私は お金の知識はないけど酔っぱらったピョンタが生前にダラダラと愚痴を言ってそうな光景が脳裏に浮かんだ。
つまり、、そう言うことね。
1.魔石が掘られたのは 魔法の代わりになる便利な魔石の需要が増えたから。
2.お金の価値が下がって物の値段が上がる。
3.魔石が増えることで 都の外に現れる魔物が増えたり強くなったりする。
4.都に立てこもって、魔石が減るまでやり過ごす。
つまり 物件が買えなくなったピョンタは お酒を飲んで愚痴をこぼすことになるわ。


トントン!
トン!トン!

部屋のドアをノックする音がしたから開けてみたら 宿屋の店主だったの。
貴族の使いの者が訪ねてきたらしいくて 手紙を持ってきてくれたわ。
読んでみると、ミリアのチビッ子モルモットレースを見ていた貴族がミリアの走りを見て感心したらしく
話を聞きたいから 食事に誘ってくれたのよ。

「私たちを食事に招待したいですって!」

まずいわね。
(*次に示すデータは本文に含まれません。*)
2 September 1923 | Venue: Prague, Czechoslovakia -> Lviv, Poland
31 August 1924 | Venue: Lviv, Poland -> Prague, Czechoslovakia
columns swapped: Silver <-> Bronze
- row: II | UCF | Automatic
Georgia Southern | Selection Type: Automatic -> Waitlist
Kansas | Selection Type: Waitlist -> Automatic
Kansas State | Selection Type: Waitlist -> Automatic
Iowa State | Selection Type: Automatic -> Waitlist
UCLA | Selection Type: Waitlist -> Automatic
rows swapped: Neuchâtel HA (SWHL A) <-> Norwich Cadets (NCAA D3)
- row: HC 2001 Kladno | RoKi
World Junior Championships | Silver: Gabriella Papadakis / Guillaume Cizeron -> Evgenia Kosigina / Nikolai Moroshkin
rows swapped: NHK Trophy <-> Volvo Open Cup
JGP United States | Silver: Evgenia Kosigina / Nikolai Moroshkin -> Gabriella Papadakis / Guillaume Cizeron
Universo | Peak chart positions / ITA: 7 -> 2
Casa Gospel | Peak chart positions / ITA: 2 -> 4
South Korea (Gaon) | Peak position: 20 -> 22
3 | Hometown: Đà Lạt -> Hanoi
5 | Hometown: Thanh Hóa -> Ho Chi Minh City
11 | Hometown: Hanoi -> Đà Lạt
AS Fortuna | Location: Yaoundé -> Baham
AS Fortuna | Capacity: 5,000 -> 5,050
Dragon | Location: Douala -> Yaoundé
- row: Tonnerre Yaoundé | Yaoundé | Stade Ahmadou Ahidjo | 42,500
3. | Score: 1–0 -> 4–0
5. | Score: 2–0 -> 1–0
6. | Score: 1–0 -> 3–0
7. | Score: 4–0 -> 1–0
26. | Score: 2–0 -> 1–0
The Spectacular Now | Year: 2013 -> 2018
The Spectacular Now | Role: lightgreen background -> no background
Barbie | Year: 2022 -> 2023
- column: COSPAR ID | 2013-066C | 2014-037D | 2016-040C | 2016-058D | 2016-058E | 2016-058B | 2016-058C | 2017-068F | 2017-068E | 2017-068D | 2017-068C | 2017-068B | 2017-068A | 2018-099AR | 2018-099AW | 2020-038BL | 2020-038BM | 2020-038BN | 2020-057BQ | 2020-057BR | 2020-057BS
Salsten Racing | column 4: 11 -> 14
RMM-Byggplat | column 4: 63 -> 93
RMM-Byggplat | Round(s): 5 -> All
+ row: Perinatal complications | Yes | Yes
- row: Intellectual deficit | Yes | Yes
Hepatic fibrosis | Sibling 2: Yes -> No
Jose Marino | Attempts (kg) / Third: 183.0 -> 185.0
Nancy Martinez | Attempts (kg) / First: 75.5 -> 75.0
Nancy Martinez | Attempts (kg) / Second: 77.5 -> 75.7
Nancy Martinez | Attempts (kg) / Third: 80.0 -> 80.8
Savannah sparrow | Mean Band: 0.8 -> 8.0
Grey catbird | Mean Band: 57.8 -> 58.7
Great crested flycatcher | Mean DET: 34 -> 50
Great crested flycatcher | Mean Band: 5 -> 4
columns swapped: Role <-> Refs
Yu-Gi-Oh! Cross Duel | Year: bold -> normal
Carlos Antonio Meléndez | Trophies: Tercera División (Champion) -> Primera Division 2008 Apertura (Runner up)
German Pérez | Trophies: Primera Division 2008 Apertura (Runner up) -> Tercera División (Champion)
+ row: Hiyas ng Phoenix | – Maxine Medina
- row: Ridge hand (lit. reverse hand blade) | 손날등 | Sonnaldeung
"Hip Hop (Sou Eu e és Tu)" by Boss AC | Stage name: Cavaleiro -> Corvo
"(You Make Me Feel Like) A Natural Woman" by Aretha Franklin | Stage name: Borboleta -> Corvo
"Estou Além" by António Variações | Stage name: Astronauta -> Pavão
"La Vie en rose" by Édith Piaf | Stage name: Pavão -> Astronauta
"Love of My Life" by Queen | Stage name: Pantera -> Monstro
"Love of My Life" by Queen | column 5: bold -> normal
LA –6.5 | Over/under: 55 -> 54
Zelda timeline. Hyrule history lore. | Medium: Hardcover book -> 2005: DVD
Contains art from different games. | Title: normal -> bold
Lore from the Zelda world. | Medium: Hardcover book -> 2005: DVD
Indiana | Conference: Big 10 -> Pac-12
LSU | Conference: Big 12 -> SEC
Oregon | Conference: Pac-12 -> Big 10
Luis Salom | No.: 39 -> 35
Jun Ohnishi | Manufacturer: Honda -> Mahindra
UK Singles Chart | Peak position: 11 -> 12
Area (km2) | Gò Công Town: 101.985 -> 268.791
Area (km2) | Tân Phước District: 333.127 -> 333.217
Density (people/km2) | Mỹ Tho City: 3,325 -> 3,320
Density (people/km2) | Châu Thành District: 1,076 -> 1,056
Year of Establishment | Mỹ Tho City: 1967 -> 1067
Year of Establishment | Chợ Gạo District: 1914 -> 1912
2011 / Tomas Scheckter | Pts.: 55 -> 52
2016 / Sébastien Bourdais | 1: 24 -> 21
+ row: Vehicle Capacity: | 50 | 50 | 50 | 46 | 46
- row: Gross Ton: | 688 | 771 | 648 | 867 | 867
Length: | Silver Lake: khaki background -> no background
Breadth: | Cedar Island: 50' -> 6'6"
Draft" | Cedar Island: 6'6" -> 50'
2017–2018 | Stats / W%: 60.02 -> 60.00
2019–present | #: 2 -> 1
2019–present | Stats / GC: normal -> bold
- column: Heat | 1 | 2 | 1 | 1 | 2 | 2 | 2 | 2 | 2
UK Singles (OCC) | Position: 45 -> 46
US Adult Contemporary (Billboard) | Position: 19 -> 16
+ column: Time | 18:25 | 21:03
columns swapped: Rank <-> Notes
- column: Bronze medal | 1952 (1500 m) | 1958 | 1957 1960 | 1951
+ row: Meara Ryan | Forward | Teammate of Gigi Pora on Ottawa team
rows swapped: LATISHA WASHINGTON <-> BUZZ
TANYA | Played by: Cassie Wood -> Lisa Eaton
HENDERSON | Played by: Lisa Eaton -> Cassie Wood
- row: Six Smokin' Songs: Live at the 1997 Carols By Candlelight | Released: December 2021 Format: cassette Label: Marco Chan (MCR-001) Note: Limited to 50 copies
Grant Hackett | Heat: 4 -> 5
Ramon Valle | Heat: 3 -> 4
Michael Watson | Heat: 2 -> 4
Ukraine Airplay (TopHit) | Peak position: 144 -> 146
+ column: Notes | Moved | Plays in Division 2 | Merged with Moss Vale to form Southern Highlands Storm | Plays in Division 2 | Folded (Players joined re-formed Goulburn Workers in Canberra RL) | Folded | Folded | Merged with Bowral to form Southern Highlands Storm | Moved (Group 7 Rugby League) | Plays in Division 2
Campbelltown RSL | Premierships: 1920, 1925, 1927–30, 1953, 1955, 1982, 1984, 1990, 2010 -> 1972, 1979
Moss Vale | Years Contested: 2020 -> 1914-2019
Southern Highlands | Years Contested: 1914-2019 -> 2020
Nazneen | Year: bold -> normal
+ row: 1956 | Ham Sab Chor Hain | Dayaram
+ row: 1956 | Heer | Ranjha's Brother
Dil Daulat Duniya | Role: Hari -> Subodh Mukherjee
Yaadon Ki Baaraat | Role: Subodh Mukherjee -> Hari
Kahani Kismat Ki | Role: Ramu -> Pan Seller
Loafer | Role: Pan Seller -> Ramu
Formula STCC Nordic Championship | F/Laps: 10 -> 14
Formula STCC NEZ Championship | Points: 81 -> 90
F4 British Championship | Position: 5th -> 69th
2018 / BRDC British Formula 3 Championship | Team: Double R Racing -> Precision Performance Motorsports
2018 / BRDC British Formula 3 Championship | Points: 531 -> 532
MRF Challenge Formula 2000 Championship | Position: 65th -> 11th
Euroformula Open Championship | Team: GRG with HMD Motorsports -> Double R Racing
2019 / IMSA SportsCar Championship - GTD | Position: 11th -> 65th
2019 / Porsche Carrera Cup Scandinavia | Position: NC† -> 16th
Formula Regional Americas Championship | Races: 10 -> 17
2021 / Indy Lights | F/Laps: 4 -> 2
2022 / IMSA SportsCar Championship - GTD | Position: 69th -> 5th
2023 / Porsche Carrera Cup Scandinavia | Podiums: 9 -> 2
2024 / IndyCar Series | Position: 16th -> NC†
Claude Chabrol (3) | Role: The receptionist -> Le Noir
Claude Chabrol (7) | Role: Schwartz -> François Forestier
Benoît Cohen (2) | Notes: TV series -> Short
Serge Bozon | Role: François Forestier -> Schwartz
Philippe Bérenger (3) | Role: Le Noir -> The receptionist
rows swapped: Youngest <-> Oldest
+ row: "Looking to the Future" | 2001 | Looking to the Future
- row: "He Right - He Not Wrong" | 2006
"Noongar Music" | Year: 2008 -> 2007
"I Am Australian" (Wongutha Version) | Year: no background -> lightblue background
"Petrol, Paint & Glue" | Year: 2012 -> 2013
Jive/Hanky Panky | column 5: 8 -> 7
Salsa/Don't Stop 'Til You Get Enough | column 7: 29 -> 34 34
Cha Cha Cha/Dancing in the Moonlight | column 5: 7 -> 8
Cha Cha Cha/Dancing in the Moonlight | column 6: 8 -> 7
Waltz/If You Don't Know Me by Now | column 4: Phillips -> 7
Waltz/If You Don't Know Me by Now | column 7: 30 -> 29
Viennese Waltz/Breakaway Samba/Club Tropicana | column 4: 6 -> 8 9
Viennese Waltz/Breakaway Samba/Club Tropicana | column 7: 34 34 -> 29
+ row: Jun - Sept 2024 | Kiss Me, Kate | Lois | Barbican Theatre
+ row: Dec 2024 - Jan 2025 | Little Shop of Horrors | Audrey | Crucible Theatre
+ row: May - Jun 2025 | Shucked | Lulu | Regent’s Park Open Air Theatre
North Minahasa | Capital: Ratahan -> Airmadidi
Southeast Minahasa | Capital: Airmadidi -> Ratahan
貴族A・Bの親だったら 皮肉をたっぷり言われそうだわ。
名前を覚えておけばよかった。。。

リフト「エリータ・テレーザ・ディ・ローナ・・先走りましたね・・。いいえ 何でもありません。私は行くところがありますので失礼します。。」

手紙に書かれていた名前を読んだ リフトはそそくさと出て行ってしまったわ。
知り合いなのかしら?
チビッ子モルモットレースの話をしたときに「仕返しかしら?」といったら
「それはないでしょう」と言っていたけど自信がありそうだったし信じてもいいかもしれない

バールも付いてきてくれるみたいだし 私たちは貴族の家に向かうことにしたの

マリア! 出番よ!!
私は 「マリアの笛」を吹いたわ。

ピロリロリ♪

「お嬢様 コスチュームチェンジですね!」

私とミリアは ゴシックな正装になったの。
着せ替えが終わったマリアま満足げに去ろうとしたけど 宿の前にいるクモルモットと鉢合わせになってしまったのね。
大変 きっと キャーとか叫んじゃうわ。

マリア「あれ? クモルモットだぁ 懐かしいな」
ようやく私と同じ人が現れたと思ったのに それはないわよ。

「マリア 無理しなくていいのよ。あなたも初めて見たでしょ?でも ちょうどよかったわ」

コスチュームチェンジ!!
パッ!!

クモルモットのオーディンは モルモットの着ぐるみを着た可愛い姿になった。